● **Problem description**
In the footballer profile below, which club did Dani Silva play against in his professional debut?

● **Extract provided**
************

Dani Silva

Personal information
- Full name: Daniel Filipe Bandeira e Silva
- Date of birth: 11 April 2000 (age 26)
- Place of birth: Beja, Portugal
- Height: 1.80 m (5 ft 11 in)
- Position: Midfielder

Team information
- Current team: Widzew Łódź (on loan from Midtjylland)
- Number: 80

Youth career
- 2008–2009: Monte Caparica AC
- 2009–2012: Benfica
- 2012–2013: Belenenses
- 2013–2018: Vitória Setúbal
- 2018–2019: Vitória Guimarães

Senior career*
- Years: Team / Apps / (Gls)
- 2019–2022: Vitória Guimarães B / 44 / (4)
- 2022–2024: Vitória Guimarães / 47 / (2)
- 2024–2025: Hellas Verona / 25 / (0)
- 2025–: Midtjylland / 23 / (1)
- 2026: → Pafos (loan) / 15 / (0)
- 2026–: → Widzew Łódź (loan) / 0 / (0)

International career^{‡}
- 2018: Portugal U18 / 8 / (1)
- 2018–2019: Portugal U19 / 12 / (2)
- 2019: Portugal U20 / 4 / (0)
- 2023: Portugal U21 / 2 / (0)

Medal record
Men's football
Representing Portugal
UEFA European Under-19 Championship
| Runner-up | 2019 Armenia |  |

= Dani Silva =

Portuguese footballer (born 2000)

Daniel Filipe Bandeira e Silva (born 11 April 2000), commonly known as Dani Silva, is a Portuguese professional footballer who plays as a midfielder for Ekstraklasa club Widzew Łódź, on loan from Midtjylland.

==Club career==
Silva is a youth product of the academies of Monte Caparica AC, Benfica, Belenenses, Vitória Setúbal and Vitória Guimarães. He began his senior career with Vitória Guimarães B where he became captain, before promoting to the senior team in 2022 and signing a professional contract on 13 April 2022. He made his professional debut with Vitória Guimarães in a 1–1 Primeira Liga tie with Boavista on 6 May 2022, coming on as a substitute in the 69th minute.

On 25 January 2024, Silva joined Serie A club Hellas Verona. He reportedly signed a four-year contract for a €2 million transfer fee.

In the late hours of deadline day, 3 February 2025, he joined Danish side FC Midtjylland for a reported fee of €3 million. In 2026, he was sent on loan to Cypriot side Pafos and Polish club Widzew Łódź.

==International career==
Silva is a youth international for Portugal, and represented the Portugal U19s at the 2019 UEFA European Under-19 Championship.

************

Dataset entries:

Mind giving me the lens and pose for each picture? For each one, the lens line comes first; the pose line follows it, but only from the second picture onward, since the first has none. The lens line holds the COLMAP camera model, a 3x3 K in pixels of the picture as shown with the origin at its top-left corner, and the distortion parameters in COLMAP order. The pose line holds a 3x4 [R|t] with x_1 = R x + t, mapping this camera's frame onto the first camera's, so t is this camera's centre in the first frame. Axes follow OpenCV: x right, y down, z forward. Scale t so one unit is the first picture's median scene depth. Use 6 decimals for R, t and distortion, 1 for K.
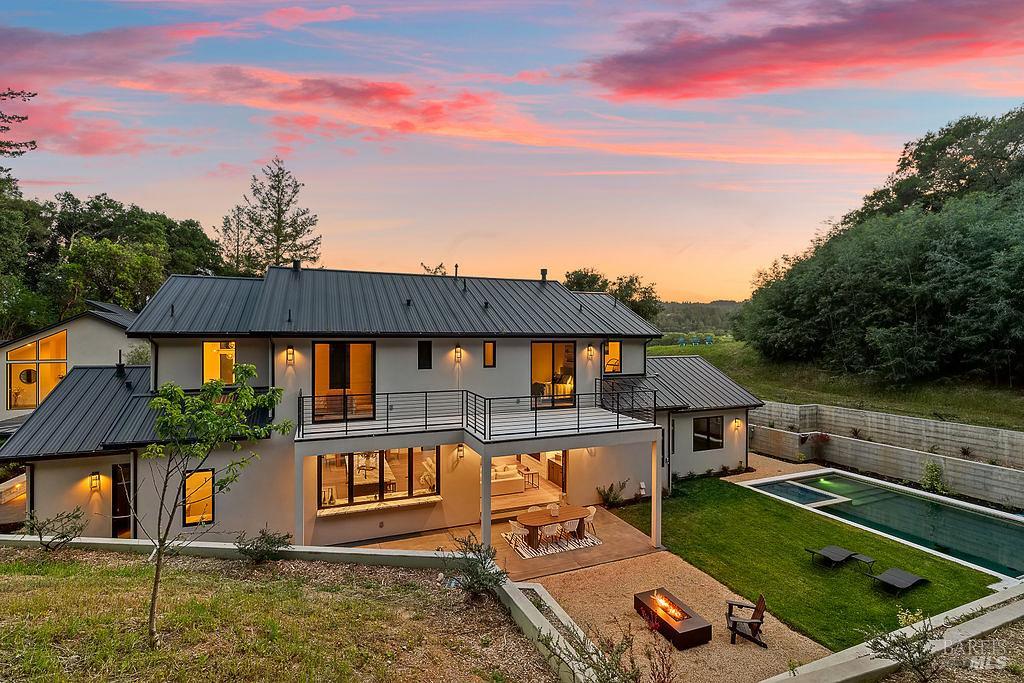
lens RADIAL K [[469.4, 0, 510.6], [0, 469.4, 327.6], [0, 0, 1]] dist [-0.001795, 0.000292]
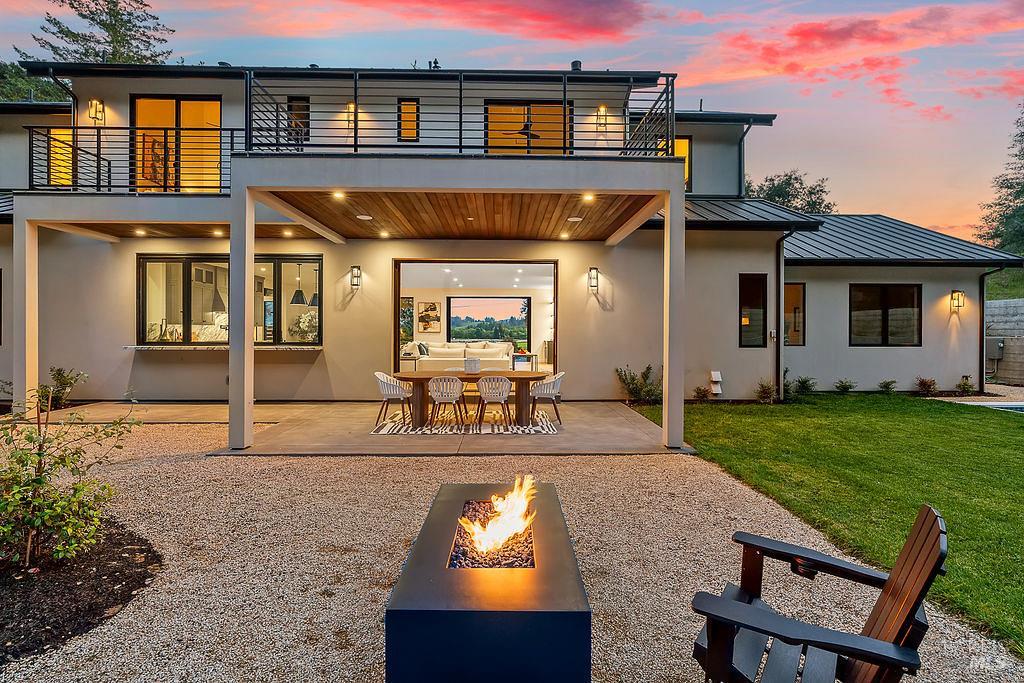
lens RADIAL K [[469.4, 0, 510.6], [0, 469.4, 327.6], [0, 0, 1]] dist [-0.001795, 0.000292]
pose [[0.940368, 0.005888, -0.340108, 0.212253], [-0.003752, 0.999969, 0.006939, 0.243091], [0.340139, -0.005250, 0.940361, 0.379659]]
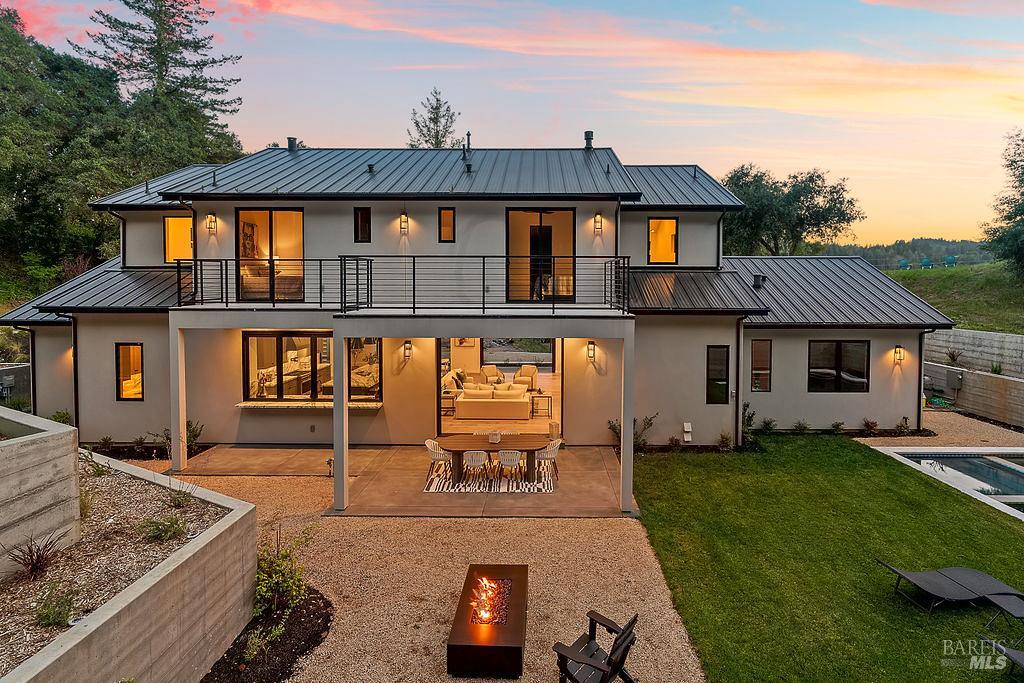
lens RADIAL K [[500.0, 0, 534.8], [0, 500.0, 282.5], [0, 0, 1]] dist [-0.003297, 0.000409]
pose [[0.928756, 0.005752, -0.370648, 0.297197], [-0.000267, 0.999890, 0.014849, 0.105627], [0.370693, -0.013692, 0.928655, 0.233925]]
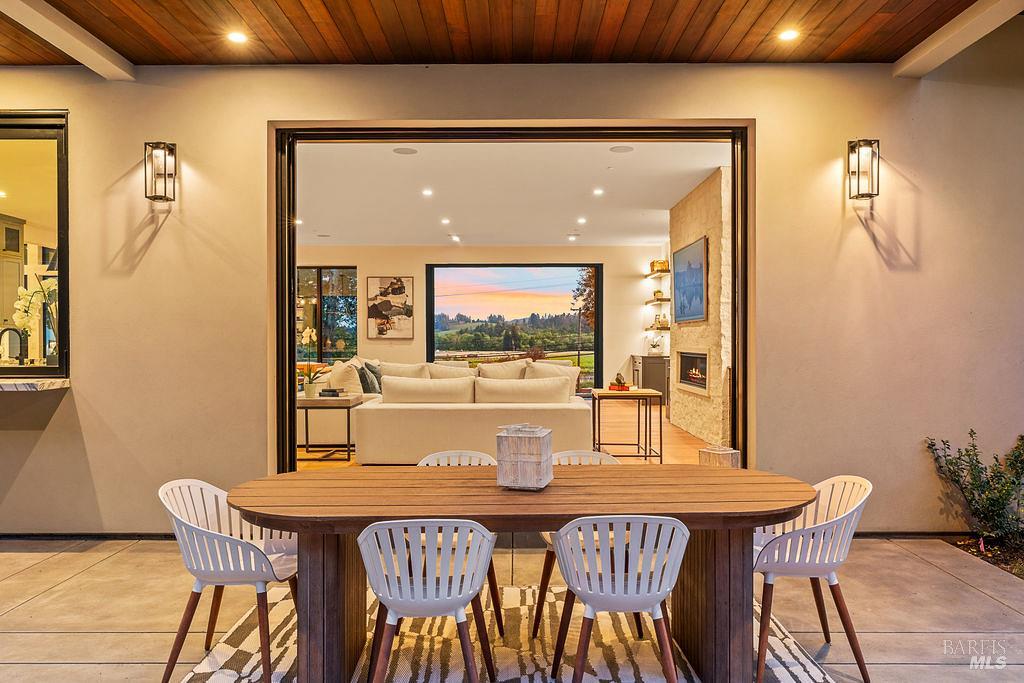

************

● **Exercise output**
Boavista